Dans l’expérience, pour un taux d’émission de 60 millions de photons par seconde, nous avons mesuré un dégroupage partiel des photons, caractérisé par une probabilité de détecter simultanément deux photons à la sortie du résonateur réduite d'un facteur 3 par rapport à une source classique ayant le même flux de photon. Le mécanisme mis en évidence devrait permettre d'atteindre un dégroupage parfait en ajustant les paramètres du circuit, par exemple en fabriquant le même type d’échantillon sur une membrane de SiN de façon à réduire la capacité. Il pourra aussi être exploité pour créer des paires uniques de photons intriqués, ou même pour stabiliser un état quantique avec exactement un photon dans le résonateur.
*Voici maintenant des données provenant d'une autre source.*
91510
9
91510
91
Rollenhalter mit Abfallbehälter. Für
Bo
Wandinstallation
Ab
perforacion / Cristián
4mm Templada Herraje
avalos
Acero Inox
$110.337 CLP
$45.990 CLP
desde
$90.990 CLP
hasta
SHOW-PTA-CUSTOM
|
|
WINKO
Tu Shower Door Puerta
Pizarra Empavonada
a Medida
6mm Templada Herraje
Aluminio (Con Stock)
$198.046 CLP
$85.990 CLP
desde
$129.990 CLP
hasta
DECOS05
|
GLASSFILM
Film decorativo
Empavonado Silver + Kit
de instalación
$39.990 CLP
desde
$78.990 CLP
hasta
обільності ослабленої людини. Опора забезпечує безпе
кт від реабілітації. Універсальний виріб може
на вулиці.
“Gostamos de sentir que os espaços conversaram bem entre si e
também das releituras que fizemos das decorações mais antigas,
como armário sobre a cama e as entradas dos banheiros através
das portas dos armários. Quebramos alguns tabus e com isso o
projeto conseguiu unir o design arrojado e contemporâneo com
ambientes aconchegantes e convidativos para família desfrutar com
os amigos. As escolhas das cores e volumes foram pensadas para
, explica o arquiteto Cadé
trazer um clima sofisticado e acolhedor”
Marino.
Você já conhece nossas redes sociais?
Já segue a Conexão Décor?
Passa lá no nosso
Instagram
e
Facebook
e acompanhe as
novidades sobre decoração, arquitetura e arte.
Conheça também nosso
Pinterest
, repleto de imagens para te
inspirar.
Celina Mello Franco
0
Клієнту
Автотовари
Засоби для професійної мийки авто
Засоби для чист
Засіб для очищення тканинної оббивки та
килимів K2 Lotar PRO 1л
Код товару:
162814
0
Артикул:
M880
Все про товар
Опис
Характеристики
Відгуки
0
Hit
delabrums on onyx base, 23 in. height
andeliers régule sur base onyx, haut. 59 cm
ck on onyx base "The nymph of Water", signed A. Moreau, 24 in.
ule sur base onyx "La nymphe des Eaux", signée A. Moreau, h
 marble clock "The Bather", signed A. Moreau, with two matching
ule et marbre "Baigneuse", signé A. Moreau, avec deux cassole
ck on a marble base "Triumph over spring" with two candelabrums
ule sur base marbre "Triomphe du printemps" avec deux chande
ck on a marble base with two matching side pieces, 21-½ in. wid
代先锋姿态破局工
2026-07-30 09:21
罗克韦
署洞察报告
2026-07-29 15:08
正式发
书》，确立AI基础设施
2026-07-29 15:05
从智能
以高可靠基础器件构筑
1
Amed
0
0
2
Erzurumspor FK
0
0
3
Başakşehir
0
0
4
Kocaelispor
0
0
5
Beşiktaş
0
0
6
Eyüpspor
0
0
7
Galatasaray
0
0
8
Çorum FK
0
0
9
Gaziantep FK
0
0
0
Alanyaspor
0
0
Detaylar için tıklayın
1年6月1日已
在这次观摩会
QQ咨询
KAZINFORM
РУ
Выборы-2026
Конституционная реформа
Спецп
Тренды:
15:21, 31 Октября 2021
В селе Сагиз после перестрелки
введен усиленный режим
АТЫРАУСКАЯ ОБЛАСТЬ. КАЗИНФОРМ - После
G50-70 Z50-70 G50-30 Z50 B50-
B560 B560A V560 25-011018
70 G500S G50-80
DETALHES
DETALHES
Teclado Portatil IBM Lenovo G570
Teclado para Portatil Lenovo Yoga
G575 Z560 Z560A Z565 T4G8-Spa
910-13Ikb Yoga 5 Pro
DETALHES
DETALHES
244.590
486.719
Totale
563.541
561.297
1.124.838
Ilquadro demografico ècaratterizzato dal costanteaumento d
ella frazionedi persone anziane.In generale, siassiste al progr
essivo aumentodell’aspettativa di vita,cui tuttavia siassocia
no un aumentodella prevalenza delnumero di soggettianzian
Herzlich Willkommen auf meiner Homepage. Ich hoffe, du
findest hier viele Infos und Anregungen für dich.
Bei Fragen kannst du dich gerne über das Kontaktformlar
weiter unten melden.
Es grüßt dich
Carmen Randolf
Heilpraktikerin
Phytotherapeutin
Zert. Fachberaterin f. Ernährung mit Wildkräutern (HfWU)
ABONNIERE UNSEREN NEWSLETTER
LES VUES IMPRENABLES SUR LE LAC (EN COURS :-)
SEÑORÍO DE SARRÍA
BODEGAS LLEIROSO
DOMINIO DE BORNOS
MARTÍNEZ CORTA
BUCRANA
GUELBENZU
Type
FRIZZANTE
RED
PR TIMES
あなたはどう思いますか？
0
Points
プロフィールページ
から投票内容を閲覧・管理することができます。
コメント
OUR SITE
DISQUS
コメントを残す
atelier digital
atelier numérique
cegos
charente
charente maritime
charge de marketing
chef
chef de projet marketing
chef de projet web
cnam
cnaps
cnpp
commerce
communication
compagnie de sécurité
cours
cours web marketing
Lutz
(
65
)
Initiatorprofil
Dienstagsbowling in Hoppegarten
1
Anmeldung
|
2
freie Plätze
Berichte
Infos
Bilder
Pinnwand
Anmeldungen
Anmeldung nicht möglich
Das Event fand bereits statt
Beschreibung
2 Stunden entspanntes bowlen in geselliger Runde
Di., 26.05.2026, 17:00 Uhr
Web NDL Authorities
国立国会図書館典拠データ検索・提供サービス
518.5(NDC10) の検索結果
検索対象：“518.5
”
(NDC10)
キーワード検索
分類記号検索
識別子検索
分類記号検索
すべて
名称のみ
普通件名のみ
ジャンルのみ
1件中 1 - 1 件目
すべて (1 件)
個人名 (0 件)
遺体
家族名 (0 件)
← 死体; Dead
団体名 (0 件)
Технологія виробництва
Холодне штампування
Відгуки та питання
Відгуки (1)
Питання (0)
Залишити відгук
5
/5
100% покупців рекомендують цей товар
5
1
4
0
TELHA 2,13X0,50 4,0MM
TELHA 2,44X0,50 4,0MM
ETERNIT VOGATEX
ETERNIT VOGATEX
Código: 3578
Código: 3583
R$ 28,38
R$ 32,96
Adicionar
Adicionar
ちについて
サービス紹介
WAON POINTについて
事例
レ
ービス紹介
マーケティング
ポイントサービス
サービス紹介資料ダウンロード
Au-delà de la génération de ces états non classiques de la lumière, le régime de couplage fort que nous avons atteint présente un intérêt pour la simulation quantique avec des circuits électriques :  en couplant de tels résonateurs avec un conducteur quantique normal, on émule les propriétés de transport de système de fermions en interactions.  

 
Produire des photons dégroupés avec une tension continue

 Figure 2 Photographie de l’échantillon vu au microscope optique. Une inductance spirale microfabriquée relie un SQUID (visible dans l’encart en haut à gauche) qui fait office de jonction Josephson réglable en flux à un circuit permettant de polariser la jonction en tension et de collecter les photons émis. La géométrie spirale permet d’augmenter l’inductance du mode tout en limitant sa capacité.

 

[1] C. Rolland, A. Peugeot et al., Phys. Rev. Lett. 122, 186804, 2019.